Data in this exercise
==================================================
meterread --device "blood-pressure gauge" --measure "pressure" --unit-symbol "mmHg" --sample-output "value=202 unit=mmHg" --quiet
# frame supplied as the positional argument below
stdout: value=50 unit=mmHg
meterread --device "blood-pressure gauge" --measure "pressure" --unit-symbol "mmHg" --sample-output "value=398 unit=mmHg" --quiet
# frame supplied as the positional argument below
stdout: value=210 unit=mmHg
==================================================
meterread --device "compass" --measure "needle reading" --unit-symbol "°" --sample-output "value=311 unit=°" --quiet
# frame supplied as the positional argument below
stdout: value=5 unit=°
==================================================
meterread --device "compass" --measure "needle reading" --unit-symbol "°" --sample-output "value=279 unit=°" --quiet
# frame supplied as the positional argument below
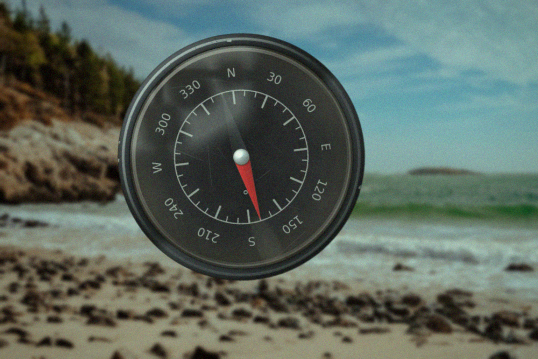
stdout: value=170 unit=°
==================================================
Work task
Return every line of the data above that contains the string "meterread". Case counts.

Result below
meterread --device "blood-pressure gauge" --measure "pressure" --unit-symbol "mmHg" --sample-output "value=202 unit=mmHg" --quiet
meterread --device "blood-pressure gauge" --measure "pressure" --unit-symbol "mmHg" --sample-output "value=398 unit=mmHg" --quiet
meterread --device "compass" --measure "needle reading" --unit-symbol "°" --sample-output "value=311 unit=°" --quiet
meterread --device "compass" --measure "needle reading" --unit-symbol "°" --sample-output "value=279 unit=°" --quiet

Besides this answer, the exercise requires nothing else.